Nvidia expects high utilisation, strong order backlog and margins for these new chips, particularly as it is already a market leader. The more Nvidia can embed itself into data centres, cloud providers, enterprise systems, and sovereign infrastructure, the more sticky and recurring will be its revenues.
Any concerns?
Of course there are concerns, including over supply chains and whether or not AI is a bubble. Consider that no company during the dot com bubble surpassed 6% of US GDP and Nvidia is now 16%. But Huang noted that even though export risk cannot be eliminated entirely, this wouldn’t be enough to put that much of a dent in demand. He also dismissed bubble concerns, pointing to strong fundamentals underlying the valuation milestone.
We’ll address the valuation shortly, but one query that needs to be raised is what about OpenAI being a competitor? The deal between the companies lessens any threat whereby OpenAI will deploy at least 10 gigawatts of AI data centres with NVDA’s chips. But more importantly, this company is not generating anywhere near the revenues Nvidia is and is having to raise equity or debt to fund the deal.
Just how much is it tipped to grow?
Nvidia is covered by nearly 60 analysts on Wall Street and the average target price is US$225.50 up just over 10% from its current levels. It uses a February to January financial year and analysts expect revenues to be US$207bn in FY26, up from US$130.5bn in 2025. Its EPS is expected to be $4.38, up from US$2.94 the year before, and this would be a profit of over $100bn given the current number of shares on issues.
In FY27, $283.7bn revenue and $6.34 EPS which would be a US$154bn profit. Then in FY28, $343.4bn revenue and a $194bn profit.
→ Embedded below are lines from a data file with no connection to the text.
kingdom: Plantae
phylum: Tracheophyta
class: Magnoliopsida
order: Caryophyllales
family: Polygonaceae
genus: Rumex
Nvidia may seem expensive, but it really isn’t
We’ve touched briefly above on the fact that some say it is overvalued. Like many tech stocks though, the answer on whether its valuation is fair is far from a clear course. NVDA’s share price does have some flat days, or even some days of decline – including at some of its quarterly results (but not the most recent set). US government restrictions on the export to chips to certain countriesare a short-term headwind. It is trading at a P/E of ~44.8x for FY26 and a PEG of 1.25x, but for FY26 it is only 30.8x P/E and 0.86x PEG.
Consider that Intel is over 90x P/E and Broadcomm is 44x. Granted Qualcomm is only 15x, Alphabet is 26x, Apple is 32x, Amazon and Microsoft are both 30x.
And so, should you buy Nvidia shares in Australia?
Ultimately, that is a question investors will have to answer for themselves. In our view, dividend investors should not, because although the company pays dividends, they are not that high (i.e. yielding less than 0.1% consistently at the current share price). It is likely to remain this way for a while. Investors uncomfortable with short-term fluctuations shouldn’t either – these can happen at each and every quarterly result.
But as for investors with a long-term horizon, it will be difficult to go wrong with this one, unless things go terribly off the rails at the company, or in regard to the broader AI revolution, or in China.